Text passage:
....
Python does cursor execute load all data

Question:

I am trying to query a large data (10 million rows) and try to prevent out of memory, but not familiar with Python and confused with different opinions regarding the execute(), cursor iterator and fetchone()

Am I right to assume that cursor.execute() does not load all data into memory and only when I call fetchone() then it will load 1 row of data

from mysql.connector import MySQLConnection


def query():
    conn = MySQLConnection(host=conf['host'],
                                conf['port'],
                                conf['user'],
                                conf['password'],
                                conf['database'])
    cursor = conn.cursor(buffered=True)
    cursor.execute('SELECT * FROM TABLE') # 10 million rows

does this cursor iterator does the same with fetchone() ?

for row in cursor:
    print(row)

is my code snippet is safe to handle 10 million rows of data? if not, how can I safely iterate the data without out of memory?

Asked By: Timothy

||

Answers:

Taken from MySQL documentation:

The fetchone() method is used by fetchall() and fetchmany(). It is also used when a cursor is used as an iterator.

The following example shows two equivalent ways to process a query result. The first uses fetchone() in a while loop, the second uses the cursor as an iterator:

# Using a while loop
cursor.execute("SELECT * FROM employees")
row = cursor.fetchone()
while row is not None:
  print(row)
  row = cursor.fetchone()

# Using the cursor as iterator
cursor.execute("SELECT * FROM employees")
for row in cursor:
  print(row)

It also stated that:

You must fetch all rows for the current query before executing new statements using the same connection.

If you are worried about performance issues you should use fetchmany(n) in a while loop until you fetch all of the results like so:

'An iterator that uses fetchmany to keep memory usage down'
    while True:
        results = cursor.fetchmany(arraysize)
        if not results:
            break
        for result in results:
            yield result

This behavior adheres to PEP249, which describes how and which methods db connectors should implement. A partial answer is given in this thread.

Basically the implementation of fetchall vs fetchmany vs fetchone would be up to the developers of the library depending on the database capabilities, but it would make sense, in the case of fetchmany and fetchone, that the unfetched/remaining results would be kept server side, until requested by another call or destruction of cursor object.

So in conclusion I think it is safe to assume calling execute method does not, in this case(mysqldb), dump all the data from the query to memory.

Answered By: Milos Grujic

My first suggestion is to use from mysql.connector import connect, which by the default will use the C extension (CMySQLConnection), instead of from mysql.connector import MySQLConnection (pure Python).

If you for some reason want to use the pure Python version, you can pass use_pure=True in connect()

The second suggestion is to paginate the results, if you use a buffered cursor, it will fetch the entire result set from the server. I don’t know if you want that with 10M rows.

Here’s some references:

https://dev.mysql.com/doc/refman/8.0/en/limit-optimization.html

https://dev.mysql.com/doc/connector-python/en/connector-python-api-mysqlcursorbuffered.html

Answered By: Nuno Mariz
....
Stored entries
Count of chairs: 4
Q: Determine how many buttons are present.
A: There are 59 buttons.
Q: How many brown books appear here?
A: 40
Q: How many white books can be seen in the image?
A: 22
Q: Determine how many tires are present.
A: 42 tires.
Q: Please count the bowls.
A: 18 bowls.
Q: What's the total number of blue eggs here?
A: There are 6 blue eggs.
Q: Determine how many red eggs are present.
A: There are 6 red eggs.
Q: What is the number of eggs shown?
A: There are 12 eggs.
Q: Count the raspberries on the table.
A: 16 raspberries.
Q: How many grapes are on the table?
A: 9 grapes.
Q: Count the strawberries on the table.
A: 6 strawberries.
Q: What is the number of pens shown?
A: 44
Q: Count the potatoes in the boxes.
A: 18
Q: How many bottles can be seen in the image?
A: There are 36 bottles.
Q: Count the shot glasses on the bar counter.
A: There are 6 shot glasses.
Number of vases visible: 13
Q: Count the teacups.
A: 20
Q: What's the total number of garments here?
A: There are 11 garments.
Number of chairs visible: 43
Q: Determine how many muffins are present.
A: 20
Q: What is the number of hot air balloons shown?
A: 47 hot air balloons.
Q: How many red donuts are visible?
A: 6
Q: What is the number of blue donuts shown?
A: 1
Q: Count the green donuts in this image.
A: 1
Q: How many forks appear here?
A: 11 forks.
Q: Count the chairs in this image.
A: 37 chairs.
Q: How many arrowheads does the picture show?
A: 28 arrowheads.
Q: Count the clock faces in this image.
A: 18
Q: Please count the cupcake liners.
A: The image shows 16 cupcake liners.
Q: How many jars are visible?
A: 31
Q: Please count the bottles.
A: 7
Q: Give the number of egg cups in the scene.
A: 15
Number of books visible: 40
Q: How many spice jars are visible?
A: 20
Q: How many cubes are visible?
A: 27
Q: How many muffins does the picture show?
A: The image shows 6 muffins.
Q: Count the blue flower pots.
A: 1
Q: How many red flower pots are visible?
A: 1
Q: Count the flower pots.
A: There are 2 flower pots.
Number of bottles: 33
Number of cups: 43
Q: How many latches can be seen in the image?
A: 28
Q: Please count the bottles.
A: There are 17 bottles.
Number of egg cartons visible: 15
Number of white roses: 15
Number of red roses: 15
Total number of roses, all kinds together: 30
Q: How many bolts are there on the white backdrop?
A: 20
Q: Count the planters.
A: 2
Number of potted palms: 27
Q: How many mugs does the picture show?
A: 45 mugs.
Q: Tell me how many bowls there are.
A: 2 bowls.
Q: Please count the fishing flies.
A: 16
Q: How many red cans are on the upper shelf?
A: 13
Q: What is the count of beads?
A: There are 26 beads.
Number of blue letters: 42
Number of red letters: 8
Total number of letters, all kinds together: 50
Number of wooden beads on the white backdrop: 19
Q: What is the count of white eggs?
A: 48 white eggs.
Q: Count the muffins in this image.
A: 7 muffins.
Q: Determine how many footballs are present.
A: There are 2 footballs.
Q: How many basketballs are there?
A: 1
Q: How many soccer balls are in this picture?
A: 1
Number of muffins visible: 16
....
Prompt 1:
Reproduce the thread on cursor memory use word for word, from "So in conclusion" to "MySQLConnection (pure Python).".
Prompt 2:
Report each row that contains the word "picture", copying every such row in full.

Complete response 1:
So in conclusion I think it is safe to assume calling execute method does not, in this case(mysqldb), dump all the data from the query to memory.

Answered By: Milos Grujic

My first suggestion is to use from mysql.connector import connect, which by the default will use the C extension (CMySQLConnection), instead of from mysql.connector import MySQLConnection (pure Python).

Complete response 2:
Q: How many arrowheads does the picture show?
Q: How many muffins does the picture show?
Q: How many mugs does the picture show?
Q: How many soccer balls are in this picture?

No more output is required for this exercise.